[Exercise]: Reproduce the material from its first line through the line containing "suburbs, brought to a halt in the early", including that line.

[Stored data entries]
---
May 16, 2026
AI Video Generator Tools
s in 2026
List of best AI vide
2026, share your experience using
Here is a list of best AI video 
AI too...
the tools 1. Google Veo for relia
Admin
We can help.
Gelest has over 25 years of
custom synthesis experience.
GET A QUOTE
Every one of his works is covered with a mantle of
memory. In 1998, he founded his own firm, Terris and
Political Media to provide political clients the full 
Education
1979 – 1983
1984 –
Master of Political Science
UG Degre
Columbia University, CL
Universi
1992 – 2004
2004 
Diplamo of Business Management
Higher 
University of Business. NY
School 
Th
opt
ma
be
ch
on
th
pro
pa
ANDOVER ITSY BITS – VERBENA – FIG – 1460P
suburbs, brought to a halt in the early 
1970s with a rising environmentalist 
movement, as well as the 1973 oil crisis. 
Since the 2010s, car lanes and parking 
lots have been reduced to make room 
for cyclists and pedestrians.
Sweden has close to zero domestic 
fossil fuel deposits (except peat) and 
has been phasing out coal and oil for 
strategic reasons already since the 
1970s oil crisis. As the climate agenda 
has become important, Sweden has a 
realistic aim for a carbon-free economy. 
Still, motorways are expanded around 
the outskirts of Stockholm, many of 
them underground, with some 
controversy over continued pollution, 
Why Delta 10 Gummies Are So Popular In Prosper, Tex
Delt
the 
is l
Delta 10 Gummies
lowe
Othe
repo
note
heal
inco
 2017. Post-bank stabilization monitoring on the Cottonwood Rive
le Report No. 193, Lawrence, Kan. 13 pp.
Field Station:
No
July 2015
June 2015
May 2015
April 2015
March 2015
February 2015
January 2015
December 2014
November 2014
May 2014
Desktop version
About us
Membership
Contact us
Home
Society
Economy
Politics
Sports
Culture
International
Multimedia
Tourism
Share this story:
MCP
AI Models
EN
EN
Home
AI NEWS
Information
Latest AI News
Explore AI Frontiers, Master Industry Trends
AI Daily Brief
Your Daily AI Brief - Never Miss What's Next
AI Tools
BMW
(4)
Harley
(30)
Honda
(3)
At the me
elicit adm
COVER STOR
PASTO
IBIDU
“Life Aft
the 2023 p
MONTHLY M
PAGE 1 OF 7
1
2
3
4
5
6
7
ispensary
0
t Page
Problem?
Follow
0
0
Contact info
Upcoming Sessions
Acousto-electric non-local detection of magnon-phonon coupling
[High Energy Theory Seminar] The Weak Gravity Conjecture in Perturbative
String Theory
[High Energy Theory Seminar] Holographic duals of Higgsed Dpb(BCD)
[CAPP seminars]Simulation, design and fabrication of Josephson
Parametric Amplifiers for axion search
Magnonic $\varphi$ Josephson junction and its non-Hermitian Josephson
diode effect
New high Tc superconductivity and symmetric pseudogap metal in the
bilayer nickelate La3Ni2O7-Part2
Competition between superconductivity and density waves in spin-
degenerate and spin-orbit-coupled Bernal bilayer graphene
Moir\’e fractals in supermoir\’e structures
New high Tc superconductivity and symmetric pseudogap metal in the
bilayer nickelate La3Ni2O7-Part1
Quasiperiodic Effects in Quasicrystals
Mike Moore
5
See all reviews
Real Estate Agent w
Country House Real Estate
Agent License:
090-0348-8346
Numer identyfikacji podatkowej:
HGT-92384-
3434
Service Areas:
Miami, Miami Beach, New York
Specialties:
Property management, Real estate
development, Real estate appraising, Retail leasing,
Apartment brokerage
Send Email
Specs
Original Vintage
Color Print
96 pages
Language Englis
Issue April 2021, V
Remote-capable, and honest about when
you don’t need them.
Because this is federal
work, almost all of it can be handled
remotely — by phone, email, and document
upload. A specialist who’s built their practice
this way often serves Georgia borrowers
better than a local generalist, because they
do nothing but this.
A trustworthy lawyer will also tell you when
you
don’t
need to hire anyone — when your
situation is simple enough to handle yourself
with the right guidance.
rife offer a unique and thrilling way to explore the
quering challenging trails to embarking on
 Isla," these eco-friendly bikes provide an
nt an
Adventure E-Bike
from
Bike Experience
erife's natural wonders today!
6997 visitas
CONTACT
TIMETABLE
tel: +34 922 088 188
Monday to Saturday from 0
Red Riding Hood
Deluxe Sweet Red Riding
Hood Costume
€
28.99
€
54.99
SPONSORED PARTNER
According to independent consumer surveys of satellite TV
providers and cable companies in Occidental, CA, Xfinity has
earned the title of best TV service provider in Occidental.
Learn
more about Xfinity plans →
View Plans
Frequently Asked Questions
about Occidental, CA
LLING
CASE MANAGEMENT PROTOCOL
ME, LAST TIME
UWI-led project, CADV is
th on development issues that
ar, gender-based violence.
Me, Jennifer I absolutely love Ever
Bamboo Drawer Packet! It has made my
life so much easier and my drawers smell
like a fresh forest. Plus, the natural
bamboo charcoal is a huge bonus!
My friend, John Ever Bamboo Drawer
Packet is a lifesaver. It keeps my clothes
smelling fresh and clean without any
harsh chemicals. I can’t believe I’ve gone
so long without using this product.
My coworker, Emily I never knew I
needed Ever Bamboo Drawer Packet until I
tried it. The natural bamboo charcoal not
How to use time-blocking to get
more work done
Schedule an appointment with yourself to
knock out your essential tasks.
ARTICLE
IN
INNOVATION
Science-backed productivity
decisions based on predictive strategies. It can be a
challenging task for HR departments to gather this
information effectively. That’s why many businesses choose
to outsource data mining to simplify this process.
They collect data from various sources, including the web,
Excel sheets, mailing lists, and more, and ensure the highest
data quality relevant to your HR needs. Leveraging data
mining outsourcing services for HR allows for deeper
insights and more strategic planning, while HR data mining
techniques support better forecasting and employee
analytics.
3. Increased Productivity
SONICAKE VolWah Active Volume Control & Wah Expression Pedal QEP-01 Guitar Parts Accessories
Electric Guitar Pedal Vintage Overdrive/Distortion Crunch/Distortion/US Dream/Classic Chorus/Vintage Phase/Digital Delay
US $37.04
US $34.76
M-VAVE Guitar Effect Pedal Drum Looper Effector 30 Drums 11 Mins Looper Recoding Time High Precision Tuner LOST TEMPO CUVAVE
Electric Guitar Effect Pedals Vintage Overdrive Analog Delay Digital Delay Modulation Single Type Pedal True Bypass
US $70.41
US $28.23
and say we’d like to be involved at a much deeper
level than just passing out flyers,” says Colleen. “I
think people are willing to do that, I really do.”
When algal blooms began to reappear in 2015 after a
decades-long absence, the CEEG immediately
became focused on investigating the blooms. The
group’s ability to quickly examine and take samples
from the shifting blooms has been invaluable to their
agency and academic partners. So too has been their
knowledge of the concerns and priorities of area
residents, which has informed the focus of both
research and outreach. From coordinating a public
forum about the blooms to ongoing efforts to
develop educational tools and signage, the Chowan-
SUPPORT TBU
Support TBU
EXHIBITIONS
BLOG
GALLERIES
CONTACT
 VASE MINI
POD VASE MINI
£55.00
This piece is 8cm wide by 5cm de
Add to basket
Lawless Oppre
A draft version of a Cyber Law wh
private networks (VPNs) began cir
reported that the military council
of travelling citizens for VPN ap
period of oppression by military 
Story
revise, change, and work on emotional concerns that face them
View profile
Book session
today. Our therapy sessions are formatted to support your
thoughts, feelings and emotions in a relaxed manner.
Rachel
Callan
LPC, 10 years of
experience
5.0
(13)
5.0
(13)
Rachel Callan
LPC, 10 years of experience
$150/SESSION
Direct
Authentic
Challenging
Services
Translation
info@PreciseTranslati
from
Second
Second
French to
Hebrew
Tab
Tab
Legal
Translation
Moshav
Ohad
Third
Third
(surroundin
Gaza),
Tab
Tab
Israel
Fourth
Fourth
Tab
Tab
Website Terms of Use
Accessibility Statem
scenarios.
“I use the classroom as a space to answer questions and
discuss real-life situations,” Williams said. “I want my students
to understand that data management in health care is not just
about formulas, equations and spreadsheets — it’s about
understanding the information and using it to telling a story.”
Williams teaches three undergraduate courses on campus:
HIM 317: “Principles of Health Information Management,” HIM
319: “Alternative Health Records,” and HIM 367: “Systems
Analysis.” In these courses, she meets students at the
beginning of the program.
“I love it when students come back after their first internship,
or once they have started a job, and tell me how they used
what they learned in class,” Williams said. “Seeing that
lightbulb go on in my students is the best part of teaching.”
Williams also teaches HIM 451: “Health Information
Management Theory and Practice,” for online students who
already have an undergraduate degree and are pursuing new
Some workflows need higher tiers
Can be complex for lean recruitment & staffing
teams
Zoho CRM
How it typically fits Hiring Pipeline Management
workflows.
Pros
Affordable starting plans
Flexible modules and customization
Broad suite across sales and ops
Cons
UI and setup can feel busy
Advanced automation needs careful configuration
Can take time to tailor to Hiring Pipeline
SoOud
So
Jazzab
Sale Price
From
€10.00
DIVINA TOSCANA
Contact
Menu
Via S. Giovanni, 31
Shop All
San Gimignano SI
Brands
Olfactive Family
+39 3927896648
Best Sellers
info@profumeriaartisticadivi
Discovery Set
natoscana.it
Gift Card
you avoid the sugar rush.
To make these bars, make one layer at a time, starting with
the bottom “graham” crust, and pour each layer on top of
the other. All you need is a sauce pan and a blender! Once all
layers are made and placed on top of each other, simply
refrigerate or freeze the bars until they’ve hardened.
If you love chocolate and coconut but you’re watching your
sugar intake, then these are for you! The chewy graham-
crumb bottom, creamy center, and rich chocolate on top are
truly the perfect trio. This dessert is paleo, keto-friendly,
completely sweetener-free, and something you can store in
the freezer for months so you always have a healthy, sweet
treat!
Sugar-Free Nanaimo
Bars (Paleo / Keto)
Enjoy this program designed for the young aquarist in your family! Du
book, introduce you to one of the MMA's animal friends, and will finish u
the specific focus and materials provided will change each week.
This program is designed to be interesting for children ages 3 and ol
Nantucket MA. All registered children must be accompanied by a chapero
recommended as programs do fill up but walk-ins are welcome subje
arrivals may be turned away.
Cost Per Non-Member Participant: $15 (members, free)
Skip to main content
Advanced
---
[Your response]:
May 16, 2026
AI Video Generator Tools
s in 2026
List of best AI vide
2026, share your experience using
Here is a list of best AI video 
AI too...
the tools 1. Google Veo for relia
Admin
We can help.
Gelest has over 25 years of
custom synthesis experience.
GET A QUOTE
Every one of his works is covered with a mantle of
memory. In 1998, he founded his own firm, Terris and
Political Media to provide political clients the full 
Education
1979 – 1983
1984 –
Master of Political Science
UG Degre
Columbia University, CL
Universi
1992 – 2004
2004 
Diplamo of Business Management
Higher 
University of Business. NY
School 
Th
opt
ma
be
ch
on
th
pro
pa
ANDOVER ITSY BITS – VERBENA – FIG – 1460P
suburbs, brought to a halt in the early 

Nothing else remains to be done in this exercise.